Imaging tests, which may include:
- CT or CAT (computed axial tomography) scans
- MRI (magnetic resonance imaging) scans
- PET (positron emission tomography) scans
If you are diagnosed with penile cancer, your doctor will determine the stage of the disease. Staging is a way of classifying cancer by how much disease is in the body and where it has spread when it is diagnosed. This helps the doctor plan the best way to treat the cancer.
Once the staging classification is determined, it stays the same even if treatment is successful or the cancer spreads.
(Some of the following is based on information from the National Cancer Institute)
Stage 0: Penile cancer has not grown into tissue below the top layers of skin and has not spread to lymph nodes or distant sites.
Stage 1: Penile cancer has grown into tissue just below the superficial layer of skin but has not grown into blood or lymph vessels. It has not spread to lymph nodes or distant sites.
Stage II: Any of the following:
- Penile cancer has grown into tissue just below the superficial layer of skin and is either high-grade or has grown into blood or lymph vessels. It has not spread to lymph nodes or distant sites.

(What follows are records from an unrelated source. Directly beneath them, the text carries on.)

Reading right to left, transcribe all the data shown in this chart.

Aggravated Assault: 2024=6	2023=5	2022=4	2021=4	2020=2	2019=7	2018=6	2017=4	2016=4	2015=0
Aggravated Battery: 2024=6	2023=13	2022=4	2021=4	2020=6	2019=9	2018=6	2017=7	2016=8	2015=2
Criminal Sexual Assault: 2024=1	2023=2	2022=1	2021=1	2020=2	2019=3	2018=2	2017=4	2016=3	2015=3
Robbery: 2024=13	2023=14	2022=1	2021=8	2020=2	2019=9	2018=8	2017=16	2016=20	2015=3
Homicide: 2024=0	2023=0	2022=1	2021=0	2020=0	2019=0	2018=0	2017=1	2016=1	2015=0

- The cancer has grown into one of the internal chambers of the penis (the corpus spongiosum or corpora cavernosum). The cancer has not spread to lymph nodes or distant sites.
- The cancer has grown into the urethra (tube that urine passes through). It has not spread to lymph nodes or distant sites.
Stage IIIa: Penile cancer has grown into tissue below the superficial layer of skin. It also may have grown into the corpus spongiosum (tissue within the penis) or the urethra (the small tube through which urine passes from the bladder to the outside of the body). The cancer has spread to a single groin lymph node. It has not spread to distant sites.
Stage IIIb: Penile cancer has grown into the tissues of the penis and may have grown into the corpus spongiosum, the corpus cavernosum or the urethra. It has spread to two or more groin lymph nodes. It has not spread to distant sites.
Stage IV: Any of the following:
- The cancer has spread to lymph nodes in the pelvis or the cancer spread in the groin lymph nodes has grown through the lymph nodes' outer covering and into the surrounding tissue. The cancer has not spread to distant sites.
- Penile cancer has grown into the prostate or other nearby structures. It may or may not have spread to groin lymph nodes. It has not spread to distant sites.
- The cancer has spread to distant sites.
Recurrent penile cancer is cancer that went away with treatment but later came back. Recurrent penile cancer may return in the penis or any other part of the body.